Strong in the Broken: Sick While Stuck
Today’s Strong in the Broken guest post is by Beth Watkins, about sickness, trauma, refugees, and healing.
On our first weekend in Cairo, almost two years ago, it happened the first time. A sudden, extremely painful episode that doubled me over on the floor, unable to speak, vomiting from the pain.
We went to several doctors, had several tests done, and they all told me the tests were clear. Every couple of weeks, it would happen again, and leave me sore and tired for days. More doctors, more tests, more of everyone telling me I was fine.
We were working at an organization assisting refugees out of the church. It was a stressful, demanding job, managing a multi-cultural team and overseeing job training and placement services, and the adult education program. Working with vulnerable people and with people from multiple countries and cultures is challenging.
The season in life prior had been no bowl of cherries, either. In the previous four years overseas I’d been robbed, had a house fire, was interrogated in a second language and eventually expelled from my first desert home. I had to be evacuated from a warzone the same year, returned, got married, travelled constantly for nine months, and then…Cairo. The stress and trauma of the last few years finally caught up.
After a year of the pain attacks, my British husband and I decided we had to move back to the US. So we began the long, expensive, stressful, and uncertain process of applying for his permanent American residency.
From there, it was one month, one week, one day at a time.
I was exhausted all the time, stressed all the time, and in pain part of the time. I was anxious for our refugee friends, worried about my weakening body, and terrified we’d be stuck in Egypt longer than planned. I’d cry myself to sleep at night over negative changes at the organization for our refugee coworkers, while not knowing if I was doing lasting damage to myself by just being there.
I wanted to stay and fight for my vulnerable friends. And I wanted desperately to leave and not feel stuck anymore in a place where I was feeling weaker and more damaged by the day.

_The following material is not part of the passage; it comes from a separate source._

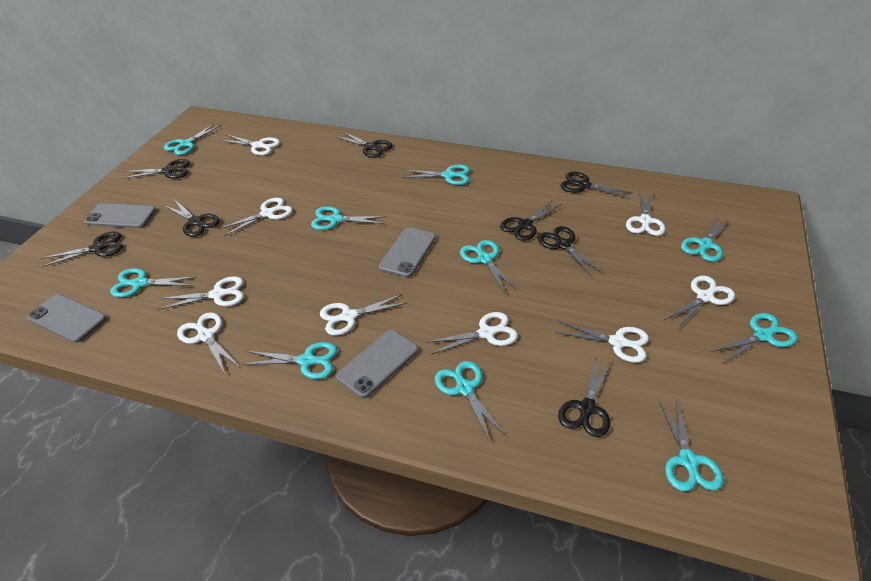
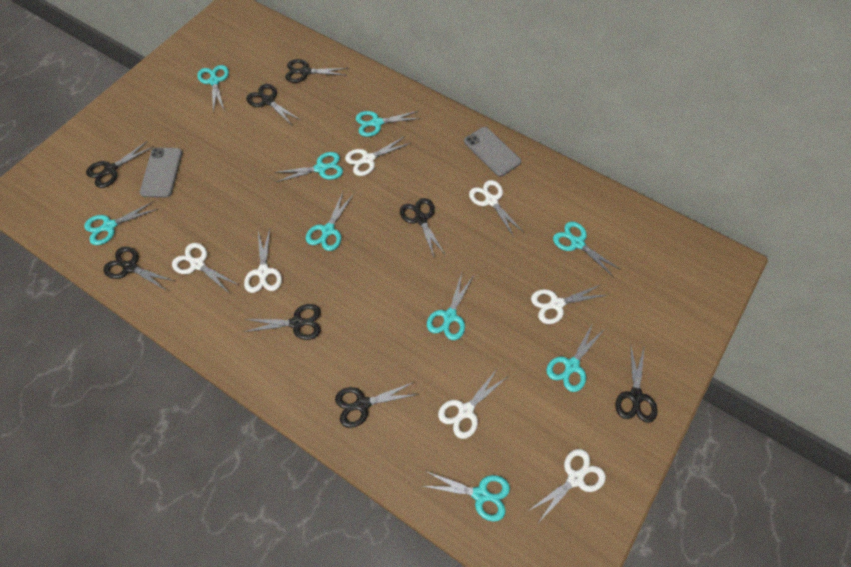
grey phone: [27,294,107,343] [84,203,156,228] [336,330,418,398] [379,227,436,277] = 4 -> [140,148,182,198] [464,127,521,177] = 2
turquoise scissors: [110,268,196,297] [164,124,221,155] [243,342,337,379] [311,206,386,230] [402,164,470,185] [435,361,506,441] [460,240,518,294] [659,399,723,491] [681,214,730,262] [711,313,797,363] = 10 -> [84,201,158,245] [197,65,229,112] [274,152,343,182] [306,192,354,251] [356,111,421,137] [423,471,510,522] [427,273,474,340] [546,323,604,392] [553,222,621,277] = 9
white scissors: [158,276,244,310] [177,312,240,374] [219,134,280,155] [219,198,293,236] [320,294,407,335] [426,312,518,355] [554,321,649,363] [626,191,665,236] [664,276,735,329] = 9 -> [172,243,239,294] [244,229,282,293] [345,136,411,176] [438,369,507,439] [469,180,524,237] [528,449,606,523] [531,284,605,324] = 7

I was only working three days a week, and sometimes barely managing that. But in those three days a week, I was able to do more than I ever thought possible. I fought for our refugee coworkers to have equal rights. I quadrupled enrollment in our adult education program. I created new jobs, and rewrote contracts for those jobs to protect the rights of refugee workers. I worked with other organizations in the city to coordinate services, and held new workshops for HIV+ women. In a country where relationship is everything, as much as I could I sat with people, asked about their families, shared my snacks, helped in menial tasks that weren’t mine to do, and tried to make everyone feel important.
Somehow, in my two weakest years overseas, working the least hours in a week in any other season in my life, I managed to contribute more and grow more than during any other time in my life.
It took eleven months of bureaucracy and endless mountains of paperwork to get the green card. We left Cairo for good six days after we had it in hand.
We are still searching for answers, and my health still has a long way to go to get better. The anxiety has decreased. The pain is lessening. For the first time in almost two years I feel as though I’m getting stronger, and not weaker. But I have been told by doctors and counselors that I won’t recover my capacity for at least a year, and maybe never. I am still sick, but no longer stuck. And I am grateful.
All the while, in the back of my mind, are the refugee friends we left – some of them struggling with worse illness then mine – who have no outs or options. While I am back in my home country, they are in a country without welcome.
And I’m sick over the fact that they are still stuck.